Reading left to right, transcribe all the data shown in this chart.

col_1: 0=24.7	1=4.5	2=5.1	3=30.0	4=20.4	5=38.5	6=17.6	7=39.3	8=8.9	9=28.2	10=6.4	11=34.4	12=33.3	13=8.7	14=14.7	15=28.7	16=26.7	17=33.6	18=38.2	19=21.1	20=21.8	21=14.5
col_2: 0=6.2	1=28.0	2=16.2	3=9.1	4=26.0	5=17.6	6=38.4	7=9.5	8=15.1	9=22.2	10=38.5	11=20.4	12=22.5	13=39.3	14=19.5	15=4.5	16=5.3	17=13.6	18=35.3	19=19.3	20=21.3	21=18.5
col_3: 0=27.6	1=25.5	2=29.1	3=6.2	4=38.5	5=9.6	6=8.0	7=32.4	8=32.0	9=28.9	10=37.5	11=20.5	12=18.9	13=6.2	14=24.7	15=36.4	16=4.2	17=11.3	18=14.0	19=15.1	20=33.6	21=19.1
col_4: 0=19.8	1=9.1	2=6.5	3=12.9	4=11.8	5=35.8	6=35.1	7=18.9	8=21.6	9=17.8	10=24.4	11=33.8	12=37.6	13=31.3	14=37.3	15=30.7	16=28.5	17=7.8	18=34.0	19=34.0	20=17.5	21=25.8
::::
→ **DIRECTIONS FOR THIS TASK**
Write out the entire listing above, reproducing every line without any change.

→ **EXPECTED OUTPUT**
Reading left to right, transcribe all the data shown in this chart.

col_1: 0=24.7	1=4.5	2=5.1	3=30.0	4=20.4	5=38.5	6=17.6	7=39.3	8=8.9	9=28.2	10=6.4	11=34.4	12=33.3	13=8.7	14=14.7	15=28.7	16=26.7	17=33.6	18=38.2	19=21.1	20=21.8	21=14.5
col_2: 0=6.2	1=28.0	2=16.2	3=9.1	4=26.0	5=17.6	6=38.4	7=9.5	8=15.1	9=22.2	10=38.5	11=20.4	12=22.5	13=39.3	14=19.5	15=4.5	16=5.3	17=13.6	18=35.3	19=19.3	20=21.3	21=18.5
col_3: 0=27.6	1=25.5	2=29.1	3=6.2	4=38.5	5=9.6	6=8.0	7=32.4	8=32.0	9=28.9	10=37.5	11=20.5	12=18.9	13=6.2	14=24.7	15=36.4	16=4.2	17=11.3	18=14.0	19=15.1	20=33.6	21=19.1
col_4: 0=19.8	1=9.1	2=6.5	3=12.9	4=11.8	5=35.8	6=35.1	7=18.9	8=21.6	9=17.8	10=24.4	11=33.8	12=37.6	13=31.3	14=37.3	15=30.7	16=28.5	17=7.8	18=34.0	19=34.0	20=17.5	21=25.8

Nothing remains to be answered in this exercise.